> _Exercises_:
(a) Answer the following questions using the excerpt on Yoon Jeung-hyun's remarks.
(i) What position does Yoon Jeung-hyun hold?
(ii) On what day of the week was the seminar on economic policy held?
(iii) What does the excerpt say Mr. Yoon has also presented?
(b) Write out the excerpt on Yoon Jeung-hyun's remarks, everything from "That is courageous" down to "in the future.".

> _Page excerpt_:
________________________
Yoon Jeung-hyun, chairman of the Financial Supervisory Commission, commented critically and as if he has already made up his mind on the way the administration is managing the economy.
At a seminar Sunday on economic policy, Mr. Yoon said, “Between the choices of economic growth and distribution of wealth, the most important is a consensus among members of society. Ultimately, the pursuit of distribution and equality can only be done through economic growth. We must check whether [the government policies] have resulted in wasting social resources by pursuing unattainable ideals.”
That is courageous criticism of the logic of government policy that is tilted too much toward distribution and equality. Mr. Yoon has also presented a desirable policy direction for the administration in the future.
________________________
> _Collected data entries_:
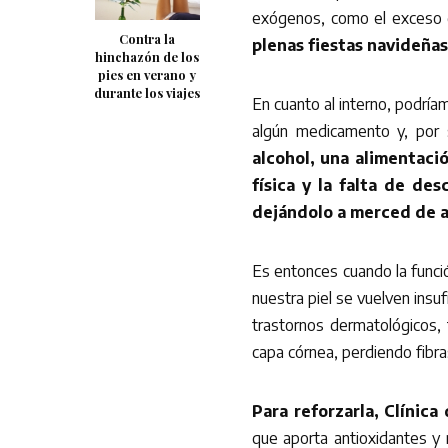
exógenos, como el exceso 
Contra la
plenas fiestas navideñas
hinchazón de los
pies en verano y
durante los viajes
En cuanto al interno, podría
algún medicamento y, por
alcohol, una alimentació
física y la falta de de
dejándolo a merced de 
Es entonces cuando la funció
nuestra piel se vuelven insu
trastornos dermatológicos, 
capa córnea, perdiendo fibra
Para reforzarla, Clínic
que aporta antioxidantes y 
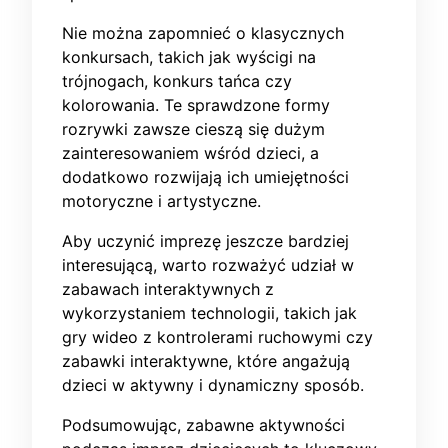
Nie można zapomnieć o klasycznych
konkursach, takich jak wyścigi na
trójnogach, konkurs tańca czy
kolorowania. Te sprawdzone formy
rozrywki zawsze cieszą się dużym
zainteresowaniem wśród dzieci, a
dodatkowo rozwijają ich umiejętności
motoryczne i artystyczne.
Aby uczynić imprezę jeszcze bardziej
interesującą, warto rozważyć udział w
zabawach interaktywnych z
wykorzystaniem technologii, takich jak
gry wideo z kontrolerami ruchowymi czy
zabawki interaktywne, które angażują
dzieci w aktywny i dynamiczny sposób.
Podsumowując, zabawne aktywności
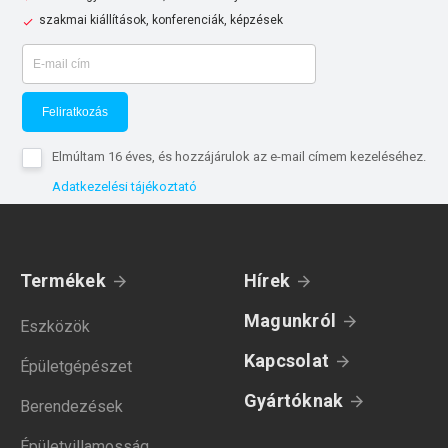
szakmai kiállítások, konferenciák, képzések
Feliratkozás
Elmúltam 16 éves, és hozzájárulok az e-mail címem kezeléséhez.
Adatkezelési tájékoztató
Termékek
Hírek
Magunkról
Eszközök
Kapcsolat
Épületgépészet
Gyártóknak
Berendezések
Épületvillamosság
________________________
> _Task results_:
(a)
(i) Chairman of the Financial Supervisory Commission
(ii) Sunday
(iii) A desirable policy direction for the administration in the future

(b)
That is courageous criticism of the logic of government policy that is tilted too much toward distribution and equality. Mr. Yoon has also presented a desirable policy direction for the administration in the future.